By Bob Walsh
Two years ago Gavin Newsom, the God-Emperor of the
formerly great state of California, signed a bill that, among other
things, allowed POST (Commission on Peace Officer Standards and
Training) to investigate complaints of peace officer misconduct. The
law also allows POST to decertify peace officers, which would make them
unemployable as peace officers. At the time he thought this was
wonderful beyond description. He is now walking away from it.
Theoretically
this is because he wants to save the money. The state is looking at a
$31.5 billion deficit. The issue is transparency. Transparency can be
expensive.
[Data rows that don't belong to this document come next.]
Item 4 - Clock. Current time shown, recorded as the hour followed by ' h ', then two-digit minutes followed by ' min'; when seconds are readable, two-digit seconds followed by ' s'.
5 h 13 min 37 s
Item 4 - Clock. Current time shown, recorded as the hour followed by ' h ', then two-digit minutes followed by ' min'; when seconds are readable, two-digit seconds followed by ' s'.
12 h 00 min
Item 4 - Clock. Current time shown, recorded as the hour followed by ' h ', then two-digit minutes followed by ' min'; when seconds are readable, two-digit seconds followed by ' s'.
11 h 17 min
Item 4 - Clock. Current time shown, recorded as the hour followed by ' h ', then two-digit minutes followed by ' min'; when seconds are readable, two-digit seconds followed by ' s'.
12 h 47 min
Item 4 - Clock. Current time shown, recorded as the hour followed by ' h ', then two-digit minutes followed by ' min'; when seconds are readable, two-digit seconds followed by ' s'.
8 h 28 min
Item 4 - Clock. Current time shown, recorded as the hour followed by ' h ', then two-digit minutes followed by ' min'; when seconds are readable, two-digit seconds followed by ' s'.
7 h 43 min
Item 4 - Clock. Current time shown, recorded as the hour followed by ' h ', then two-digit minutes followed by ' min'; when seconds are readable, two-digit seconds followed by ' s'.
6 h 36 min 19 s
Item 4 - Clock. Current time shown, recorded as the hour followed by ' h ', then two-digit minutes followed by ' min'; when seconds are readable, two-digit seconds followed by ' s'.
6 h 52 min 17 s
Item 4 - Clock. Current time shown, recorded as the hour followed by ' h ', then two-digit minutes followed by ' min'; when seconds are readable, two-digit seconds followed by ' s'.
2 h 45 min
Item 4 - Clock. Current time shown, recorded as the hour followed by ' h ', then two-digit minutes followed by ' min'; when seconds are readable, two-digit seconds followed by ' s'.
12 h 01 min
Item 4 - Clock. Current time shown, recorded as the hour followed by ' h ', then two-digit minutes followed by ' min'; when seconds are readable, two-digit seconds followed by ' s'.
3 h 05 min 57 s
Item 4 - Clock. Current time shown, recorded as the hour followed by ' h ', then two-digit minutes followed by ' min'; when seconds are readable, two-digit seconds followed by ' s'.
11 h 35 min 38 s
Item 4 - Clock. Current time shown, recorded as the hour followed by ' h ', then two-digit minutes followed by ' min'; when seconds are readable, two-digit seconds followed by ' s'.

The new change would move to onus of providing records onto
the local jurisdictions, who are often slow and difficult about coughing
up records on allegedly abusive cops. The state would be much more
obliging once they got the records from the locals.
Nobody
seems to be able to say just how much this proposed change would
actually save. Many people believe that it is more appropriate to do
this thru the legislative process rather than the budget process.
POST
estimates it will handle as many as 3,500 decert cases per year,
roughly 4% of the total peace officers in the state. The commission has
taken action so far this year against 44 officers, including suspension
of credentials or outright decertification. They have requested a $6
million bump to cover the case load.
It
is (IMHO) not complete clear to me whether Newsom is backing away due
to some sort of political reason or if the real reason is money.